Range to repeat from the listing below: the line containing "33: (193, 221, 3.61)" down to the line containing "13: (142, 127, 3.69)", both included. Copy it exactly, pictures excluded, and add nothing else.

**** Data for processing

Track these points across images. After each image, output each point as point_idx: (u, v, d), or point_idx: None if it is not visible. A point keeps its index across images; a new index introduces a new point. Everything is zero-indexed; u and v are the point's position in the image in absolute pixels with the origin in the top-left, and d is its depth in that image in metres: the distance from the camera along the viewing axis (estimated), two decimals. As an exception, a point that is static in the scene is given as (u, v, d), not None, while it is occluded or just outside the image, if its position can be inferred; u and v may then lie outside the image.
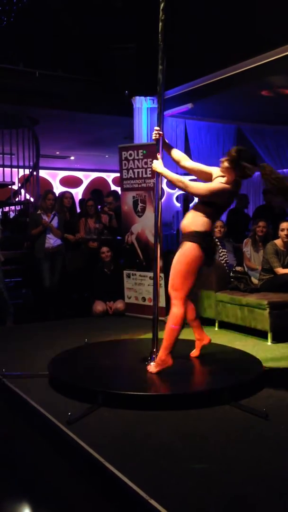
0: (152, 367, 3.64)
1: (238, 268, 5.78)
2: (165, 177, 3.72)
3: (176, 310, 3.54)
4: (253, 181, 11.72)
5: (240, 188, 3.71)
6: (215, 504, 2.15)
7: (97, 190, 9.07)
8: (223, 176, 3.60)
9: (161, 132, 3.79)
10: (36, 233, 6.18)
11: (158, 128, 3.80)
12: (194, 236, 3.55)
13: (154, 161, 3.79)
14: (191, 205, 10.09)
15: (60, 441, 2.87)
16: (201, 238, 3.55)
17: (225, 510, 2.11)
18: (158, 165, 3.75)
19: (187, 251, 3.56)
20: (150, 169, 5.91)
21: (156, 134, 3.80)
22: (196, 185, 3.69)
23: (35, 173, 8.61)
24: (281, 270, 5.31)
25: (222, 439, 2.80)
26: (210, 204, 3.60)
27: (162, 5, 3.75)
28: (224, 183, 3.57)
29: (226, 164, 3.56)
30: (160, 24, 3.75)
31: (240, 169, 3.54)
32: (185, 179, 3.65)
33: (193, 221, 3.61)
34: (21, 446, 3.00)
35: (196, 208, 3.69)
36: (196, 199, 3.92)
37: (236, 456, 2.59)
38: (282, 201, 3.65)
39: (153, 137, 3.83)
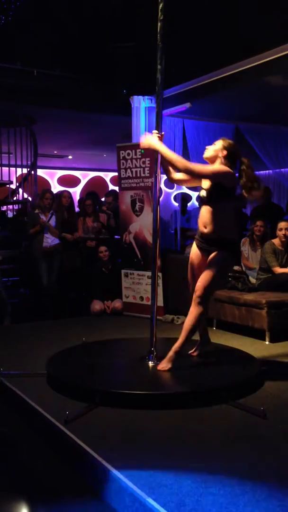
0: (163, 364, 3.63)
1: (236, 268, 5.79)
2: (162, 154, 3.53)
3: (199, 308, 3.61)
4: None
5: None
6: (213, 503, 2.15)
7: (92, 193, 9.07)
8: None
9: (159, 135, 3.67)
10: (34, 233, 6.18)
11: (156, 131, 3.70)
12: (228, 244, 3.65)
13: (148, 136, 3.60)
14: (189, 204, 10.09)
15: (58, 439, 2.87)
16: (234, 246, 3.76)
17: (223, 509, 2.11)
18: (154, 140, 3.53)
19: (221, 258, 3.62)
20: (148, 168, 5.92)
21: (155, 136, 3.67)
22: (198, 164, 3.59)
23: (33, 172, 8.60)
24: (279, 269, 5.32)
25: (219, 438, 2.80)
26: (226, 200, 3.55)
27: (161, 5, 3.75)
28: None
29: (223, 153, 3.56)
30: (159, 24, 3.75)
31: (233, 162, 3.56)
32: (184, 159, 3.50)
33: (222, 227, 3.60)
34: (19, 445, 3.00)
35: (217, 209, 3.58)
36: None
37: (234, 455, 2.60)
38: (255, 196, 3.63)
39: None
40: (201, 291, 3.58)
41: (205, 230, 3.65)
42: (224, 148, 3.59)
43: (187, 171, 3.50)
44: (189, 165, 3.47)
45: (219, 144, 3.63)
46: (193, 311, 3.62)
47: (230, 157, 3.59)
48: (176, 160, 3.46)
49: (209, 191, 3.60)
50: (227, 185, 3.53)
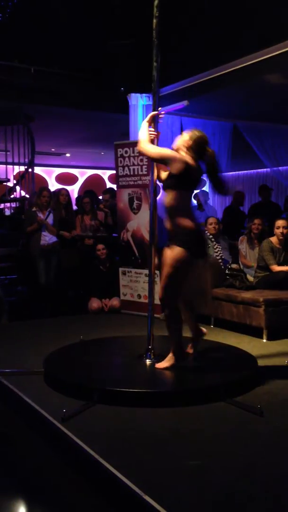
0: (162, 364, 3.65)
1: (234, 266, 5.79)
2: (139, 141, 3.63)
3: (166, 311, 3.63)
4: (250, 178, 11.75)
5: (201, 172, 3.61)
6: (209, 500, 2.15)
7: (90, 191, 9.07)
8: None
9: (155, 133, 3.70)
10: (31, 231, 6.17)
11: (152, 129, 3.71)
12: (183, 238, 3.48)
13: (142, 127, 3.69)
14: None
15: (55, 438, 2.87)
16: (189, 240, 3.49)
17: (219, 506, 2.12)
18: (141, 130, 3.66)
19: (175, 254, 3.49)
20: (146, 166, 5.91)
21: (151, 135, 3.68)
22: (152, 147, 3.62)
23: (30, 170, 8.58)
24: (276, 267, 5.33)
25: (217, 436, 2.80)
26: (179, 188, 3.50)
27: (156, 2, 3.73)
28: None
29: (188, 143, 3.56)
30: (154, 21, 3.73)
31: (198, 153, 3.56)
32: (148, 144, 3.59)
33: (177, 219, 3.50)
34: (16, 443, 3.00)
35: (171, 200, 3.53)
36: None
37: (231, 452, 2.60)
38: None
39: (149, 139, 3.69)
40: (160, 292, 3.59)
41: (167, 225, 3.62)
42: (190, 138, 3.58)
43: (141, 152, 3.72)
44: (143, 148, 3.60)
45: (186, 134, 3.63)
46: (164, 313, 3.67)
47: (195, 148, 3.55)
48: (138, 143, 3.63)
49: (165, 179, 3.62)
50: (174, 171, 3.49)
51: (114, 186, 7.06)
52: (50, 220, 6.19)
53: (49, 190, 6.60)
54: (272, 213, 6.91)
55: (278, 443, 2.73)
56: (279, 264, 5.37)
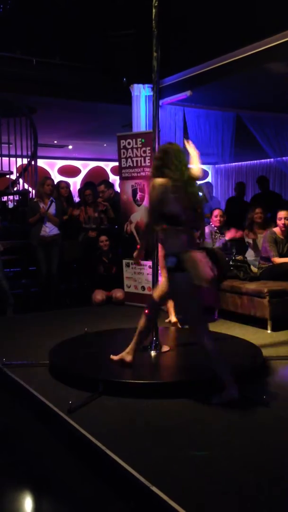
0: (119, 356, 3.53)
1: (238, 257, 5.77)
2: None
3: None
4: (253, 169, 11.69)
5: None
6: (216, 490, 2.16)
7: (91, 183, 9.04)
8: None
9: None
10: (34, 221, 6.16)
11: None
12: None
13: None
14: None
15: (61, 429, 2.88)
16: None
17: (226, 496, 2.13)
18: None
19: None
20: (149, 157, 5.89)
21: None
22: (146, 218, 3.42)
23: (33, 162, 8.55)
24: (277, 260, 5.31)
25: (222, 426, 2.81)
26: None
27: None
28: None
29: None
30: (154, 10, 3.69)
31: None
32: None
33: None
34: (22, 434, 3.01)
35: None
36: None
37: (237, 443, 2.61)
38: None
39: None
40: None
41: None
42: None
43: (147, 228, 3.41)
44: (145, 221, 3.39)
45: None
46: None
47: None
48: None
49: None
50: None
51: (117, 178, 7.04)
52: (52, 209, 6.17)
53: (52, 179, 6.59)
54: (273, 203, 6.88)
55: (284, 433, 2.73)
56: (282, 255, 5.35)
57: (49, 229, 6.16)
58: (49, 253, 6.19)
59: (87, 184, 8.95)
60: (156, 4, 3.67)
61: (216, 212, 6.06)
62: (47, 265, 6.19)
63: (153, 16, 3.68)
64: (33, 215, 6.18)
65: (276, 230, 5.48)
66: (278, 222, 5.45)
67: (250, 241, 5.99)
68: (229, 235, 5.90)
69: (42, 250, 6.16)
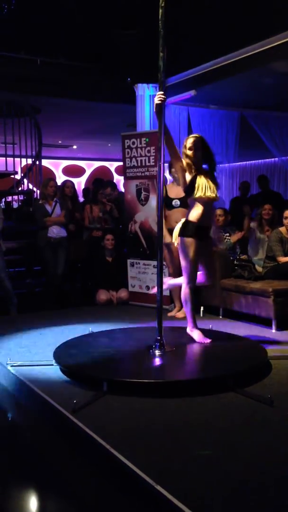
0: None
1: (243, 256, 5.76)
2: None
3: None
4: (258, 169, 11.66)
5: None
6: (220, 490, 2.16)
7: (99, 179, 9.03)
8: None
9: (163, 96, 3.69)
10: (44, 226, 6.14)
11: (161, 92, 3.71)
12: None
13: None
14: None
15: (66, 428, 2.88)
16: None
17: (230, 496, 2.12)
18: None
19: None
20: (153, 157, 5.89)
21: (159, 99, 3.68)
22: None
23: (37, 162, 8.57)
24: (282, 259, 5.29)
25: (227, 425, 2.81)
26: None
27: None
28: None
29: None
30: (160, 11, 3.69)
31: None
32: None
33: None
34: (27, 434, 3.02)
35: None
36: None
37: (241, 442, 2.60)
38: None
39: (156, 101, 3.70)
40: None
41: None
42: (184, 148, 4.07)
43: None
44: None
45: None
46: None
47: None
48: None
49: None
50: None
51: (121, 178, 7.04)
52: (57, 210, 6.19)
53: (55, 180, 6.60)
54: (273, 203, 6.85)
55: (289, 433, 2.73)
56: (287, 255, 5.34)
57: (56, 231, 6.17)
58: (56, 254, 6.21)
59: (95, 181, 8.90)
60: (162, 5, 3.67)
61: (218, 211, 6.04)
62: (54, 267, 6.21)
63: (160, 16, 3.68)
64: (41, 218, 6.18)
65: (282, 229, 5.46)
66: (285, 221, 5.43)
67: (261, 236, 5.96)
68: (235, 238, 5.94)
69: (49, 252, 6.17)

********
**** Data for processing

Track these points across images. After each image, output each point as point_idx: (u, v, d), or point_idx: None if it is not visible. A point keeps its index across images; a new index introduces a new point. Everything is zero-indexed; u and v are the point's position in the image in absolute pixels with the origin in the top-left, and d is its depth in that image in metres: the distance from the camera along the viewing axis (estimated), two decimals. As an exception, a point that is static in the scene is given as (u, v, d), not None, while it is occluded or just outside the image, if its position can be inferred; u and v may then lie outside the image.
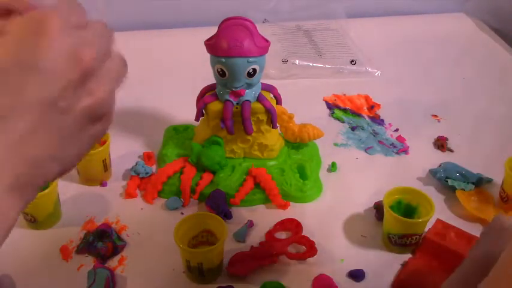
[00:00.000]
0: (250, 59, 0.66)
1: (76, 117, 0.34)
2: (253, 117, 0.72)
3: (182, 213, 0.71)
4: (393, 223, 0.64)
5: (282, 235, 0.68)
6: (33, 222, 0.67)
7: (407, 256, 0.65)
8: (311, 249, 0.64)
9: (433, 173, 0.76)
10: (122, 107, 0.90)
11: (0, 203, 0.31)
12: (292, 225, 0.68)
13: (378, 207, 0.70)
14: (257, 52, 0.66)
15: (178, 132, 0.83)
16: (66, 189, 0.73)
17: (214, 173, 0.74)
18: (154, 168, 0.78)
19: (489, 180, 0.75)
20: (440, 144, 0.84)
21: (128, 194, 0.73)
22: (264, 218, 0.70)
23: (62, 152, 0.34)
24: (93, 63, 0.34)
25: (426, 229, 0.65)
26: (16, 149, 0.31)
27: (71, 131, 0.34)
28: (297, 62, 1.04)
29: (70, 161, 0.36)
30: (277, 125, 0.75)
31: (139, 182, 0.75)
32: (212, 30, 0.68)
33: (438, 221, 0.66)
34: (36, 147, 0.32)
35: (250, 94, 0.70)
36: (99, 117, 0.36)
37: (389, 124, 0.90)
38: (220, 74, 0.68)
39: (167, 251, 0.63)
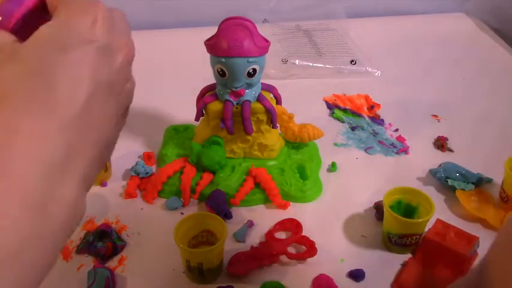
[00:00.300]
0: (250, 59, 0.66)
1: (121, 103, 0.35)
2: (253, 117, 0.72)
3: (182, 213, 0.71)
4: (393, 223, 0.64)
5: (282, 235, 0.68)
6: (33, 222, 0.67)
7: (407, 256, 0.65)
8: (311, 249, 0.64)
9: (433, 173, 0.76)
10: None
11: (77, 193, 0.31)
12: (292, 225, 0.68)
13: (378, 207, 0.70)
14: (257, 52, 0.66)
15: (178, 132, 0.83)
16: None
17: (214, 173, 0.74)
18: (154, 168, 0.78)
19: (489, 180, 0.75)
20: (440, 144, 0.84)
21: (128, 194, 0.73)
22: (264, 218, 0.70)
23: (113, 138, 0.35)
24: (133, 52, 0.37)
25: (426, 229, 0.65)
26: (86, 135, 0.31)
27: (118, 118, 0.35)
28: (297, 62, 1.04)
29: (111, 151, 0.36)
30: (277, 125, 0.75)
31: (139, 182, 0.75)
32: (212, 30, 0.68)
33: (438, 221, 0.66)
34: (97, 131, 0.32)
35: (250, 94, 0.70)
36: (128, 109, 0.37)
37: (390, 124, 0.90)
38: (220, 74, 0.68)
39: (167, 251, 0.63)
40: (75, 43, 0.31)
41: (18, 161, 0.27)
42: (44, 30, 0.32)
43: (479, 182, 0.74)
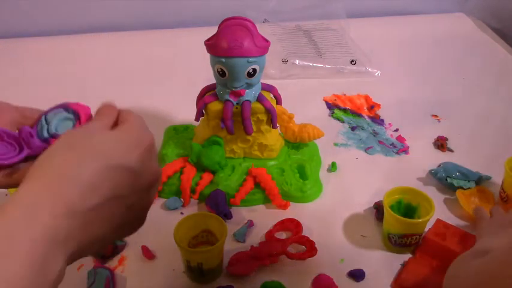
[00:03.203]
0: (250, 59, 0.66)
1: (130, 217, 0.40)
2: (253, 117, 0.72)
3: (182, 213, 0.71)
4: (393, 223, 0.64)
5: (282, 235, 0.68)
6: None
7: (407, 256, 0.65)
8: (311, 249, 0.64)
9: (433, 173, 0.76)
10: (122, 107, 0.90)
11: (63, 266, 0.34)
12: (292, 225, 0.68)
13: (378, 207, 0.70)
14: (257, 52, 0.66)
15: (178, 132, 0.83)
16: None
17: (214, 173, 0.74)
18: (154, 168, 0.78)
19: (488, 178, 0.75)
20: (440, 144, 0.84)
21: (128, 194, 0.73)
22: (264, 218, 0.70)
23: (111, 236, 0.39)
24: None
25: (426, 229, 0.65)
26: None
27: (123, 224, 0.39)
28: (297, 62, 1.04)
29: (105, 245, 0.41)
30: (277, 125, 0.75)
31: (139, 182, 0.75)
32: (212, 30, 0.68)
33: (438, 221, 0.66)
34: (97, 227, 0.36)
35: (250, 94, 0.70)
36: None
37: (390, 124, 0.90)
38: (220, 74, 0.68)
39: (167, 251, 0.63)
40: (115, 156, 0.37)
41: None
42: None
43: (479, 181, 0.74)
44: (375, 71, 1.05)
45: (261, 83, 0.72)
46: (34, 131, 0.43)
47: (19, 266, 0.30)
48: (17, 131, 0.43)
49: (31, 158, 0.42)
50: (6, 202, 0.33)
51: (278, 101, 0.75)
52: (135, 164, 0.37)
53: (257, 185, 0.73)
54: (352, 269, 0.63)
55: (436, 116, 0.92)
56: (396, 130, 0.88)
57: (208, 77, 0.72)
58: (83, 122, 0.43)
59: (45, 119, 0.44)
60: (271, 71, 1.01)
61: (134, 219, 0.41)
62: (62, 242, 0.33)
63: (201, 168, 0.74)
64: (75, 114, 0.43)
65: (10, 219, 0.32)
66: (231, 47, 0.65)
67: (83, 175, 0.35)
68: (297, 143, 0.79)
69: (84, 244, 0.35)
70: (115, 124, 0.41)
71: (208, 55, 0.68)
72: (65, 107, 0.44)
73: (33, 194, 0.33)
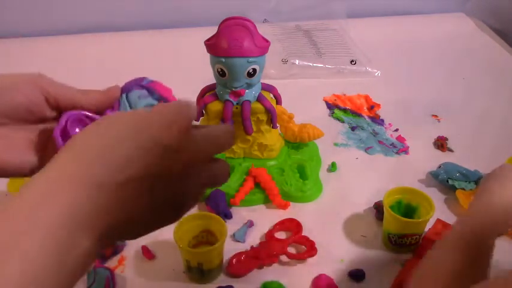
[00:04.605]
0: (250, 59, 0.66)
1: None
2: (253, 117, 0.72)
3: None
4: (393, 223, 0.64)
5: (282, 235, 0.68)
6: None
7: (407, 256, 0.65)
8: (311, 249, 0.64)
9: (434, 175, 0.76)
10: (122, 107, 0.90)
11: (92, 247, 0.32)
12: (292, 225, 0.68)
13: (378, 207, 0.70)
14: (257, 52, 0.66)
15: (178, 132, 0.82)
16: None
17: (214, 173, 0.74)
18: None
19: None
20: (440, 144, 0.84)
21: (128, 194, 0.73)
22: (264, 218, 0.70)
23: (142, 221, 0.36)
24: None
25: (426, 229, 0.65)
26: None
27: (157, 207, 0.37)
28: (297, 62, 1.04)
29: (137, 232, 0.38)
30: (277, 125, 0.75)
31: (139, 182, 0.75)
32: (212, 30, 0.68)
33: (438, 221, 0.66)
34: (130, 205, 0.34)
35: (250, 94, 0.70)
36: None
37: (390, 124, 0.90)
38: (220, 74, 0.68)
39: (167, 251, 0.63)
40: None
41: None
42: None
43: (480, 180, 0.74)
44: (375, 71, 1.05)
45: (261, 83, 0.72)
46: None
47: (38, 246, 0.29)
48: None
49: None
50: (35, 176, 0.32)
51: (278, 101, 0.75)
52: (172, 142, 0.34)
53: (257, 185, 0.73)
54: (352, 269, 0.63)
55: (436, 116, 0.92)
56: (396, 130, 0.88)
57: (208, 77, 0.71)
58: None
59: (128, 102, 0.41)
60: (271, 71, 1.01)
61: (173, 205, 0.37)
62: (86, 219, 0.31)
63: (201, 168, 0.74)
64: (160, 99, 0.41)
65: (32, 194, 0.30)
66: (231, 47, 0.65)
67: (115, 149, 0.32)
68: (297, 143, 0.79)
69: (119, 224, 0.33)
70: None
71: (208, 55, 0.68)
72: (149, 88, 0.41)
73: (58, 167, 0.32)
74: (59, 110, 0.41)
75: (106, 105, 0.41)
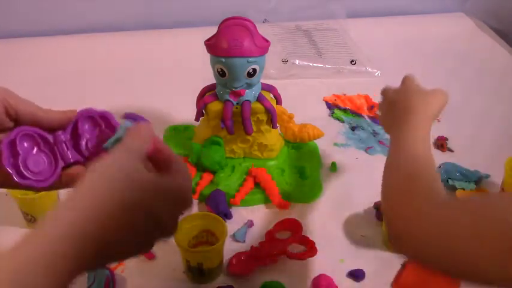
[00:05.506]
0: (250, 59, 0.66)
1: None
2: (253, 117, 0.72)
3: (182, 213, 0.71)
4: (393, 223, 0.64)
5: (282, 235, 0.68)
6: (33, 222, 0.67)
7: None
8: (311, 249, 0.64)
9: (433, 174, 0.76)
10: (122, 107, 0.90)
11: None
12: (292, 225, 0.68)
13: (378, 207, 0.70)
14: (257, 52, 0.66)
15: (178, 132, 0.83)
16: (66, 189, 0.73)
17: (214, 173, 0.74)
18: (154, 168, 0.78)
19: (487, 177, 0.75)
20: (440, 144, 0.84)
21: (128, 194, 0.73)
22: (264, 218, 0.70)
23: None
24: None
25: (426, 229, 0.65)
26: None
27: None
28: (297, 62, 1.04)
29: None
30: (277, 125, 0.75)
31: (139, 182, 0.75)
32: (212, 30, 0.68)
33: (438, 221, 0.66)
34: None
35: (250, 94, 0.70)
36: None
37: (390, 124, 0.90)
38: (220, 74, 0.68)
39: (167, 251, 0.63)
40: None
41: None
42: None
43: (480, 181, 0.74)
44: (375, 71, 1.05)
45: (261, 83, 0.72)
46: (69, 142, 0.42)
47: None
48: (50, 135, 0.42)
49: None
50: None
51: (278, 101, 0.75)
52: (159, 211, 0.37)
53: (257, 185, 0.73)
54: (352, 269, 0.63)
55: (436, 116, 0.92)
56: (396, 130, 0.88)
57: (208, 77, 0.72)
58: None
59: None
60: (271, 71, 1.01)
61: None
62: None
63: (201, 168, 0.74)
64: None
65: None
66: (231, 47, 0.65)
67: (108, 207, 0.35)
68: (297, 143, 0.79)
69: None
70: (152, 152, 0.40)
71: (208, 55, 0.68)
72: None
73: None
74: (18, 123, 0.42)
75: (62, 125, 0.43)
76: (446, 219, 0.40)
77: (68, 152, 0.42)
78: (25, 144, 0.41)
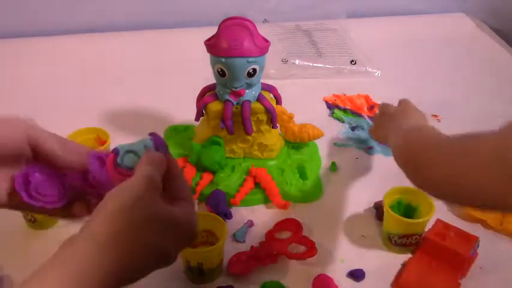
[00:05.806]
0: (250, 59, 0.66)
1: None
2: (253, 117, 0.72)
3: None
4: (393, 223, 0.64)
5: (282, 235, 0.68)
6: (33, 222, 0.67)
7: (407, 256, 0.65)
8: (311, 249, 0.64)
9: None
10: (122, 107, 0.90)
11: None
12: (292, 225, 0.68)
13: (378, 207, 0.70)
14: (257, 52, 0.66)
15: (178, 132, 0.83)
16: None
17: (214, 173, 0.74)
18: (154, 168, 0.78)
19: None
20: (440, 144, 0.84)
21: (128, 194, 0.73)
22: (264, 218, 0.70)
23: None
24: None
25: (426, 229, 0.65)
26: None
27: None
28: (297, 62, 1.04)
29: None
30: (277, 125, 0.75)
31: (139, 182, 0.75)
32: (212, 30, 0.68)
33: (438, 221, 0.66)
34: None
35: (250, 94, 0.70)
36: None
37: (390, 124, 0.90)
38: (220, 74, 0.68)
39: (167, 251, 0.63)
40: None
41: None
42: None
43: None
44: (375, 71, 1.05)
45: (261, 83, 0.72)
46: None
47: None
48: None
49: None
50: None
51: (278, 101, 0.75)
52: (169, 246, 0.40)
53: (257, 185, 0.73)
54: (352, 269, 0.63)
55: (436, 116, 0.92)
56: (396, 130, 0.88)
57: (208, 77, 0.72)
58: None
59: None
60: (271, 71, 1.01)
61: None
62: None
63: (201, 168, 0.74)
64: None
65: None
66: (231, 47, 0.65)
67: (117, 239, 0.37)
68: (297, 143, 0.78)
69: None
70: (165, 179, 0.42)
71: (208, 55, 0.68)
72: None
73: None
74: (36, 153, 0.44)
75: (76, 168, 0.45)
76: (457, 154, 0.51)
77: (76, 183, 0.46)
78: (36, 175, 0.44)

********
**** Data for processing

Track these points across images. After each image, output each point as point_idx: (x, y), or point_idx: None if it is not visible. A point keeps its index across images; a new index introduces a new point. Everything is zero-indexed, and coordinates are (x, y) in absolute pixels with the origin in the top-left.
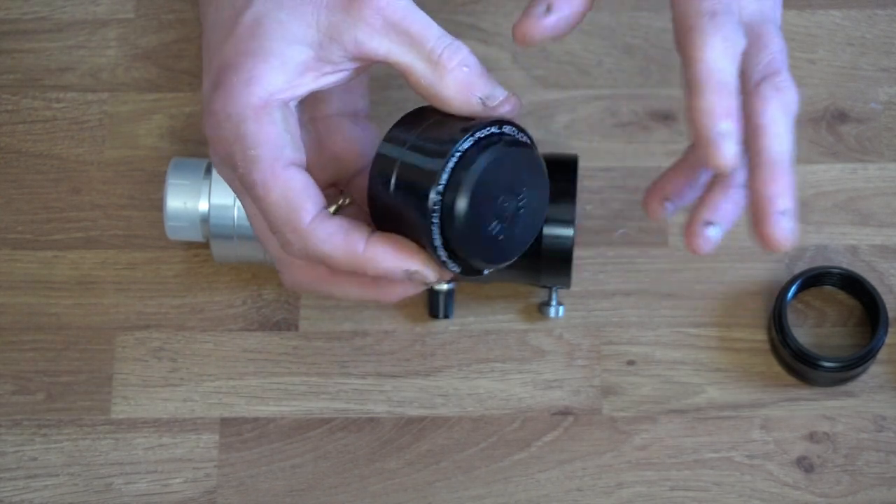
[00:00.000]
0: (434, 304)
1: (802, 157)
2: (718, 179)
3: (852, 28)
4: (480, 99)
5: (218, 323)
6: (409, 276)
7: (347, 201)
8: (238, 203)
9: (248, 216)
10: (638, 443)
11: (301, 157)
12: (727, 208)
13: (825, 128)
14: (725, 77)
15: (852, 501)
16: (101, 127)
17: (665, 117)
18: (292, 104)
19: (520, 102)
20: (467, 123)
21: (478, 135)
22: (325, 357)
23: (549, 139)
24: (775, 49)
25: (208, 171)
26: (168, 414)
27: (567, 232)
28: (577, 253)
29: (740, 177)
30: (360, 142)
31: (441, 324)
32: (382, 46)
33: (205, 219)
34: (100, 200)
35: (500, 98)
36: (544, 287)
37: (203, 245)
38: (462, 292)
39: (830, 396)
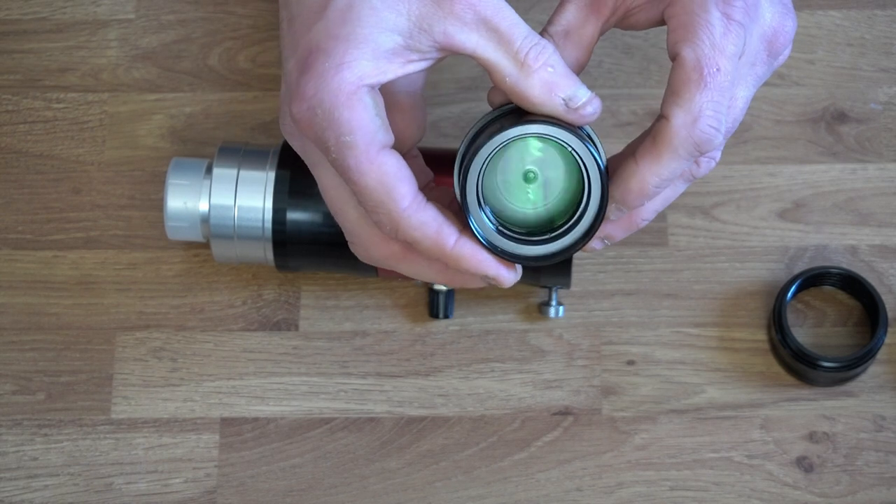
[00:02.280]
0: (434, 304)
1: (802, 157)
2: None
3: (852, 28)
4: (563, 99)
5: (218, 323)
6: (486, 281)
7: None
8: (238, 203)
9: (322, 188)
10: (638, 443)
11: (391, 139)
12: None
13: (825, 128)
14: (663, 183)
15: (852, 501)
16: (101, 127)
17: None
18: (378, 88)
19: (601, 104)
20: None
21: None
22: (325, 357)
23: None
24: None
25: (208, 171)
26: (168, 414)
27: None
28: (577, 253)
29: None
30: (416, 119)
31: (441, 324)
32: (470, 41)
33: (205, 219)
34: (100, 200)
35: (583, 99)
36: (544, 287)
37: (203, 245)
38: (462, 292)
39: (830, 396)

********

## Written solution
33: (193, 221, 3.61)
34: (21, 446, 3.00)
35: (196, 208, 3.69)
36: (196, 199, 3.92)
37: (236, 456, 2.59)
38: (282, 201, 3.65)
39: (153, 137, 3.83)
0: (163, 364, 3.63)
1: (236, 268, 5.79)
2: (162, 154, 3.53)
3: (199, 308, 3.61)
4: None
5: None
6: (213, 503, 2.15)
7: (92, 193, 9.07)
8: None
9: (159, 135, 3.67)
10: (34, 233, 6.18)
11: (156, 131, 3.70)
12: (228, 244, 3.65)
13: (148, 136, 3.60)
14: (189, 204, 10.09)
15: (58, 439, 2.87)
16: (234, 246, 3.76)
17: (223, 509, 2.11)
18: (154, 140, 3.53)
19: (221, 258, 3.62)
20: (148, 168, 5.92)
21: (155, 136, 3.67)
22: (198, 164, 3.59)
23: (33, 172, 8.60)
24: (279, 269, 5.32)
25: (219, 438, 2.80)
26: (226, 200, 3.55)
27: (161, 5, 3.75)
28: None
29: (223, 153, 3.56)
30: (159, 24, 3.75)
31: (233, 162, 3.56)
32: (184, 159, 3.50)
33: (222, 227, 3.60)
34: (19, 445, 3.00)
35: (217, 209, 3.58)
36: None
37: (234, 455, 2.60)
38: (255, 196, 3.63)
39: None
40: (201, 291, 3.58)
41: (205, 230, 3.65)
42: (224, 148, 3.59)
43: (187, 171, 3.50)
44: (189, 165, 3.47)
45: (219, 144, 3.63)
46: (193, 311, 3.62)
47: (230, 157, 3.59)
48: (176, 160, 3.46)
49: (209, 191, 3.60)
50: (227, 185, 3.53)
0: (162, 364, 3.65)
1: (234, 266, 5.79)
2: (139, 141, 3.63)
3: (166, 311, 3.63)
4: (250, 178, 11.75)
5: (201, 172, 3.61)
6: (209, 500, 2.15)
7: (90, 191, 9.07)
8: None
9: (155, 133, 3.70)
10: (31, 231, 6.17)
11: (152, 129, 3.71)
12: (183, 238, 3.48)
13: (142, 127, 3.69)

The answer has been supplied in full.